A US AI lab has publicly accused a Chinese AI lab of model theft. That framing suggests a heist: weights copied, server breached, secrecy broken. Anthropic's June 10 letter to US senators alleges something different in kind, not just degree (CNBC). What Anthropic describes is not the theft of Claude itself, but the systematic harvesting of its answers through fake accounts: about 25,000 accounts, roughly 28.8 million exchanges with Claude between April 22 and June 5, 2026.
The technique is called distillation. In plain terms, it is copying the behavior of a powerful AI by querying it heavily and using its answers to teach a smaller or rival system. Distillation is the dominant way AI labs learn from each other in 2026, and a normal amount of it, conducted through licensed APIs and traced to identifiable customers, is part of the industry's plumbing. Anthropic's allegation is that this batch fell outside that normal range. The accounts are disposable. The prompts are scripted. The exchange rate is dense enough to look like an industrial operation rather than research curiosity.
The mechanism matters because it does not require stealing Anthropic's model weights, the actual mathematical recipe that makes Claude respond the way it does. It works entirely through Anthropic's own chat interface and API, the public endpoints any paying customer can call. Whoever ran the campaign stayed inside the gate Anthropic had built, then walked out with a thick stack of labeled examples. That distinction is what most public commentary blurs. Headlines that say 'AI theft' suggest an equivalent to the theft of the model itself, while Anthropic's own language, describing Alibaba's behavior as 'brazenly' illegal and the largest such case it has publicly disclosed, leans into that equivalence.
The 28.8 million exchange figure and the 25,000-account count are sourced to Anthropic's letter. The BBC and TechTimes confirmed the letter's existence and reported the same specifics (BBC, TechTimes); secondary aggregation tracks Bloomberg as the first outlet to report (MemeBurn). No bundled source provides independent technical verification of those numbers. The characterizations 'brazenly' and 'largest case' are Anthropic's framing, not audited fact, and downstream reporting should treat them that way.

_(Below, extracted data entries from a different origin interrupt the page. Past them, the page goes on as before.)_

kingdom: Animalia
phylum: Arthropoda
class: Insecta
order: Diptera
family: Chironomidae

Anthropic's parallel technical post describes the detection methods and rate limits it uses to identify this kind of abuse (Anthropic: detecting and preventing distillation attacks). That post is the practical answer to 'what does Anthropic actually do about it.' The letter itself is the political answer: the company is asking for federal rules on API misuse, on the grounds that no single AI lab can police this behavior on its own. The argument is reasonable on its face. It is also the argument of a company with a direct commercial and policy interest in framing API-level learning as theft.

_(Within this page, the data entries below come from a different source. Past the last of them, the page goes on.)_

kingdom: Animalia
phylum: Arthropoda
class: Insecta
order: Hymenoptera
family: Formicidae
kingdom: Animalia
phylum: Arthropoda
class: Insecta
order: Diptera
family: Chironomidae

Market reaction so far: Alibaba's stock is sharply down year-to-date in 2026 and reportedly hit a 16-month low in the days after the letter. The exact trading day and exchange, NYSE for the ADR or HKEX for the primary listing, should be pinned down before any version of the 16-month figure is repeated as fact.
What is missing. No bundled source contains an Alibaba on-record response: no denial, no technical rebuttal, no acknowledgment. In a normal corporate-IP dispute, the response carries roughly as much signal as the accusation. The documented absence of an Alibaba statement is itself part of this story, and any substantive Alibaba response on Qwen training would reset the framing on contact.
What to watch next. A first on-record Alibaba statement on Qwen's training pipeline. An SEC or HKEX filing on the same subject, which would shift the dispute from rhetoric to enforcement. Independent confirmation or refutation of Anthropic's exchange count, whether from a third-party researcher or a court filing. And a federal bill naming API misuse as a regulatory category, which would mark the political ask landing.